What is the best way to get the right support at the right time to children and families? Would a national model or a local model create a better space for frontline workers to show humanity and warmth in delivery of services? Would including children’s services alongside adults’ services make transition easier?
These look like a series of different questions, about support, the workforce, and transitions respectively. Not that long ago they would have been divided up and sent to various government departments to find an answer for ministers to give. Then they’d be answered, without reference to each other, citing small scale evidence of the experiences of a handful of families. Question asked and answered, next. Questioners left unsatisfied and unclear whether the answer they’ve been given is going to make any difference whatsoever to their lives.
Except, from the perspective of a child and their family, they are all the same question – how do I get the support I need, when I need it? And, the Scottish Government is attempting to answer this within the proposed National Care Service.
The problem is children and families in Scotland thought the answer to their question was already in progress. Scotland made a promise to them in February 2020 and they’re waiting for it to be kept. For them, and many working to keep the promise made to them, the August 2021 proposal to include children’s services in the National Care Service came left field and changed the question – it’s now ‘will a National Care Service help Scotland to keep the promise it has already made’? Somewhere along the way it feels like the focus changed along with the question - we were talking about what children and families need, now we’re back to talking about what the system wants to do. The difference might feel subtle, but the starting point is important.
To try to make sense of it all The Promise Scotland commissioned research on the 1,095 published consultation responses to establish the implications of the National Care Service proposals on the promise and, ultimately, to try to find a way back to focusing on children and families.
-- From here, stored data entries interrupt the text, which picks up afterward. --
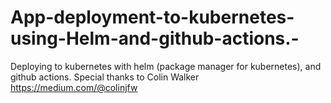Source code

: # App-deployment-to-kubernetes-using-Helm-and-github-actions.-
Deploying to kubernetes with helm (package manager for kubernetes), and github actions. 
Special thanks to Colin Walker
https://medium.com/@colinjfw
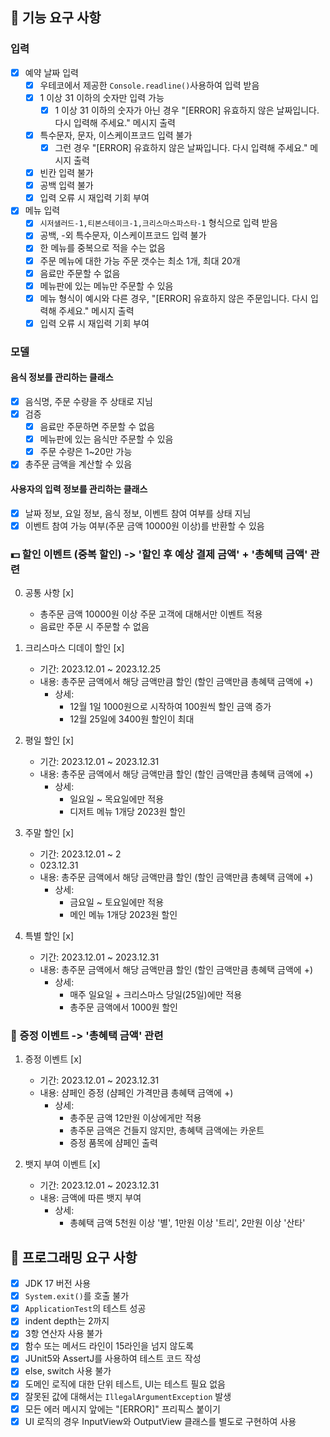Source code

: ## 🚀 기능 요구 사항

### 입력
- [x] 예약 날짜 입력
  - [x] 우테코에서 제공한 `Console.readline()`사용하여 입력 받음
  - [x] 1 이상 31 이하의 숫자만 입력 가능
    - [x] 1 이상 31 이하의 숫자가 아닌 경우 "[ERROR] 유효하지 않은 날짜입니다. 다시 입력해 주세요." 메시지 출력
  - [x] 특수문자, 문자, 이스케이프코드 입력 불가
    - [x] 그런 경우 "[ERROR] 유효하지 않은 날짜입니다. 다시 입력해 주세요." 메시지 출력
  - [x] 빈칸 입력 불가
  - [x] 공백 입력 불가
  - [x] 입력 오류 시 재입력 기회 부여

- [x] 메뉴 입력
  - [x] `시저샐러드-1,티본스테이크-1,크리스마스파스타-1` 형식으로 입력 받음
  - [x] 공백, -외 특수문자, 이스케이프코드 입력 불가
  - [x] 한 메뉴를 중복으로 적을 수는 없음
  - [x] 주문 메뉴에 대한 가능 주문 갯수는 최소 1개, 최대 20개
  - [x] 음료만 주문할 수 없음
  - [x] 메뉴판에 있는 메뉴만 주문할 수 있음
  - [x] 메뉴 형식이 예시와 다른 경우, "[ERROR] 유효하지 않은 주문입니다. 다시 입력해 주세요." 메시지 출력
  - [x] 입력 오류 시 재입력 기회 부여

### 모델

#### 음식 정보를 관리하는 클래스
- [x] 음식명, 주문 수량을 주 상태로 지님
- [x] 검증
  - [x] 음료만 주문하면 주문할 수 없음
  - [x] 메뉴판에 있는 음식만 주문할 수 있음
  - [x] 주문 수량은 1~20만 가능
- [x] 총주문 금액을 계산할 수 있음

#### 사용자의 입력 정보를 관리하는 클래스
- [x] 날짜 정보, 요일 정보, 음식 정보, 이벤트 참여 여부를 상태 지님
- [x] 이벤트 참여 가능 여부(주문 금액 10000원 이상)를 반환할 수 있음

### 💵 할인 이벤트 (중복 할인) -> '할인 후 예상 결제 금액' + '총혜택 금액' 관련
0. 공통 사항 [x]
   - 총주문 금액 10000원 이상 주문 고객에 대해서만 이벤트 적용
   - 음료만 주문 시 주문할 수 없음

1. 크리스마스 디데이 할인 [x]
   - 기간: 2023.12.01 ~ 2023.12.25
   - 내용: 총주문 금액에서 해당 금액만큼 할인 (할인 금액만큼 총혜택 금액에 +)
     - 상세:
       - 12월 1일 1000원으로 시작하여 100원씩 할인 금액 증가
       - 12월 25일에 3400원 할인이 최대

2. 평일 할인 [x]
   - 기간: 2023.12.01 ~ 2023.12.31
   - 내용: 총주문 금액에서 해당 금액만큼 할인 (할인 금액만큼 총혜택 금액에 +)
     - 상세:
       - 일요일 ~ 목요일에만 적용
       - 디저트 메뉴 1개당 2023원 할인

3. 주말 할인 [x]
   - 기간: 2023.12.01 ~ 2
   - 023.12.31
   - 내용: 총주문 금액에서 해당 금액만큼 할인 (할인 금액만큼 총혜택 금액에 +)
     - 상세:
       - 금요일 ~ 토요일에만 적용
       - 메인 메뉴 1개당 2023원 할인

4. 특별 할인 [x]
   - 기간: 2023.12.01 ~ 2023.12.31
   - 내용: 총주문 금액에서 해당 금액만큼 할인 (할인 금액만큼 총혜택 금액에 +)
     - 상세:
       - 매주 일요일 + 크리스마스 당일(25일)에만 적용
       - 총주문 금액에서 1000원 할인


### 🍾 증정 이벤트  -> '총혜택 금액' 관련
1. 증정 이벤트 [x]
   - 기간: 2023.12.01 ~ 2023.12.31
   - 내용: 샴페인 증정 (샴페인 가격만큼 총혜택 금액에 +)
     - 상세:
       - 총주문 금액 12만원 이상에게만 적용
       - 총주문 금액은 건들지 않지만, 총혜택 금액에는 카운트
       - 증정 품목에 샴페인 출력

2. 뱃지 부여 이벤트 [x]
   - 기간: 2023.12.01 ~ 2023.12.31
   - 내용: 금액에 따른 뱃지 부여
     - 상세:
       - 총혜택 금액 5천원 이상 '별', 1만원 이상 '트리', 2만원 이상 '산타'


## 🎯 프로그래밍 요구 사항
- [x] JDK 17 버전 사용
- [x] `System.exit()`를 호출 불가
- [x] `ApplicationTest`의 테스트 성공
- [x] indent depth는 2까지 
- [x] 3항 연산자 사용 불가
- [x] 함수 또는 메서드 라인이 15라인을 넘지 않도록
- [x] JUnit5와 AssertJ를 사용하여 테스트 코드 작성
- [x] else, switch 사용 불가
- [x] 도메인 로직에 대한 단위 테스트, UI는 테스트 필요 없음
- [x] 잘못된 값에 대해서는 `IllegalArgumentException` 발생
- [x] 모든 에러 메시지 앞에는 "[ERROR]" 프리픽스 붙이기
- [x] UI 로직의 경우 InputView와 OutputView 클래스를 별도로 구현하여 사용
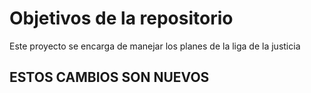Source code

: # Objetivos de la repositorio

Este proyecto se encarga de manejar los planes de la liga de la justicia

## ESTOS CAMBIOS SON NUEVOS
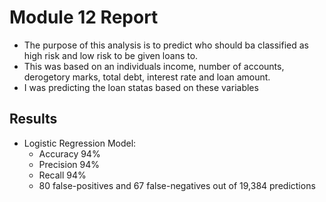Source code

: # Module 12 Report


* The purpose of this analysis is to predict who should ba classified as high risk and low risk to be given loans to.
* This was based on an individuals income, number of accounts, derogetory marks, total debt, interest rate and loan amount.
* I was predicting the loan statas based on these variables


## Results


* Logistic Regression Model:
  * Accuracy 94%
  * Precision 94%
  * Recall 94%
  * 80 false-positives and 67 false-negatives out of 19,384 predictions




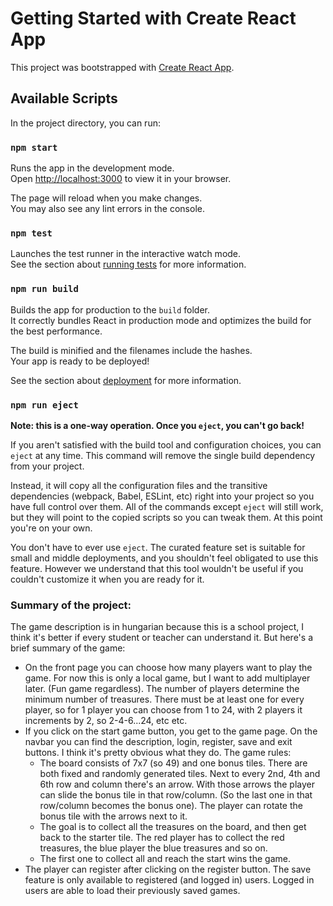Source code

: # Getting Started with Create React App

This project was bootstrapped with [Create React App](https://github.com/facebook/create-react-app).

## Available Scripts

In the project directory, you can run:

### `npm start`

Runs the app in the development mode.\
Open [http://localhost:3000](http://localhost:3000) to view it in your browser.

The page will reload when you make changes.\
You may also see any lint errors in the console.

### `npm test`

Launches the test runner in the interactive watch mode.\
See the section about [running tests](https://facebook.github.io/create-react-app/docs/running-tests) for more information.

### `npm run build`

Builds the app for production to the `build` folder.\
It correctly bundles React in production mode and optimizes the build for the best performance.

The build is minified and the filenames include the hashes.\
Your app is ready to be deployed!

See the section about [deployment](https://facebook.github.io/create-react-app/docs/deployment) for more information.

### `npm run eject`

**Note: this is a one-way operation. Once you `eject`, you can't go back!**

If you aren't satisfied with the build tool and configuration choices, you can `eject` at any time. This command will remove the single build dependency from your project.

Instead, it will copy all the configuration files and the transitive dependencies (webpack, Babel, ESLint, etc) right into your project so you have full control over them. All of the commands except `eject` will still work, but they will point to the copied scripts so you can tweak them. At this point you're on your own.

You don't have to ever use `eject`. The curated feature set is suitable for small and middle deployments, and you shouldn't feel obligated to use this feature. However we understand that this tool wouldn't be useful if you couldn't customize it when you are ready for it.


### Summary of the project:

The game description is in hungarian because this is a school project, I think it's better if every student or teacher can understand it.
But here's a brief summary of the game:
- On the front page you can choose how many players want to play the game. For now this is only a local game, but I want to add multiplayer later. (Fun game regardless).
The number of players determine the minimum number of treasures. There must be at least one for every player, so for 1 player you can choose from 1 to 24, with 2 players    it increments by 2, so 2-4-6...24, etc etc. 
- If you click on the start game button, you get to the game page. On the navbar you can find the description, login, register, save and exit buttons. I think it's pretty obvious what they do. 
  The game rules:
    * The board consists of 7x7 (so 49) and one bonus tiles. There are both fixed and randomly generated tiles. Next to every 2nd, 4th and 6th row and column there's an         arrow. With those arrows the player can slide the bonus tile in that row/column. (So the last one in that row/column becomes the bonus one).
    The player can rotate the bonus tile with the arrows next to it.
    * The goal is to collect all the treasures on the board, and then get back to the starter tile. The red player has to collect the red treasures, the blue player the          blue treasures and so on.
    * The first one to collect all and reach the start wins the game.
- The player can register after clicking on the register button. The save feature is only available to registered (and logged in) users. Logged in users are able to load their previously saved games.
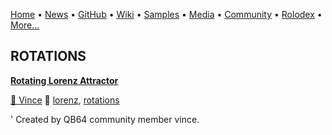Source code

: [Home](https://qb64.com) • [News](/news.html) • [GitHub](/github.html) • [Wiki](/wiki.html) • [Samples](/samples.html) • [Media](/media.html) • [Community](/community.html) • [Rolodex](/rolodex.html) • [More...](/more.html)

## ROTATIONS

**[Rotating Lorenz Attractor](lorenz-attractor/index)**

[🐝 Vince](vince) 🔗 [lorenz](lorenz), [rotations](rotations)

' Created by QB64 community member vince.
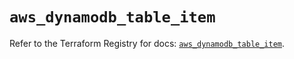 # `aws_dynamodb_table_item`

Refer to the Terraform Registry for docs: [`aws_dynamodb_table_item`](https://registry.terraform.io/providers/hashicorp/aws/4.54.0/docs/resources/dynamodb_table_item).
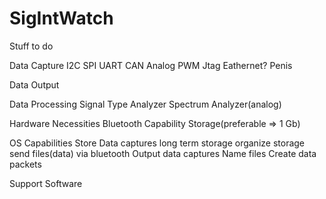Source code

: # SigIntWatch
Stuff to do

Data Capture
  I2C
  SPI
  UART
  CAN
  Analog
  PWM
  Jtag
  Eathernet?
	Penis

Data Output
  
Data Processing
  Signal Type Analyzer
  Spectrum Analyzer(analog)
  
Hardware Necessities
  Bluetooth Capability
  Storage(preferable => 1 Gb)
  
OS Capabilities
  Store Data captures long term storage
  organize storage
  send files(data) via bluetooth
  Output data captures
  Name files
  Create data packets

Support Software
Following the publication of the interim report in March, the final report is published today.
Of the 521 respondents who offered a view on whether the National Care Service should include both children and adults, 112 specifically mentioned the promise. Across both groups, the majority tried hard but ultimately failed to reach a view due to a lack of evidence. In this sense, we’re no further forward. Any decision, made now, on the inclusion or exclusion of children’s services in the National Care Service cannot be evidence based.
But there is hope. The work done by respondents to try to answer the question identified many different angles on the problem which, when analysed, produced a series of questions on the detail that needs to be worked through before the impact of a National Care Service on children and families can be identified. In short, a National Care Service that includes children’s services has a raft of implications for Scotland’s commitment to keep the promise made to children and their families. Only once these have been fully considered can the question be answered confidently.
And, just like the barely noticeable, but definitely present, shift from talking about people back to talking about the system that the proposals brought, there is a risk that Scotland gets lost in the detail, the micro-decisions, the system-focus of the National Care Service in a desperate attempt to make it perfect, and ultimately loses sight of the reality. As one young person who spoke to the research team said, children don’t care whether those who support them work for a national or a local body, they just care they have what they need.
Deciding the best structure to meet those needs starts with focusing on people, what good looks like for them, and then deciding which structure best facilitates that. The litmus test for reaching that point must be objective - if a child and their family were standing in front of you asking whether their support coming from a National Care Service would make their lives better, could you answer them confidently?
The truth is that most people who answered the consultation questions didn’t know the answer. Yet despite that uncertainty there is a lot of hope.
Hope that the National Care Service offers an opportunity to explore what improvement in children’s services should look like. Hope that when we think ‘evidence’, we think ‘children and families’ and not just ‘datasets’. Hope that Scotland can work together and accept that there is no single process that will lead to an easy, conclusive answer. Hope that whether it ends up that a National Care Service is the right next step for children and families or the wrong one, collaboration, inclusion, respect, diligence and determination are the principles we use to work out the answer, starting from the position of what will best meet needs and uphold rights.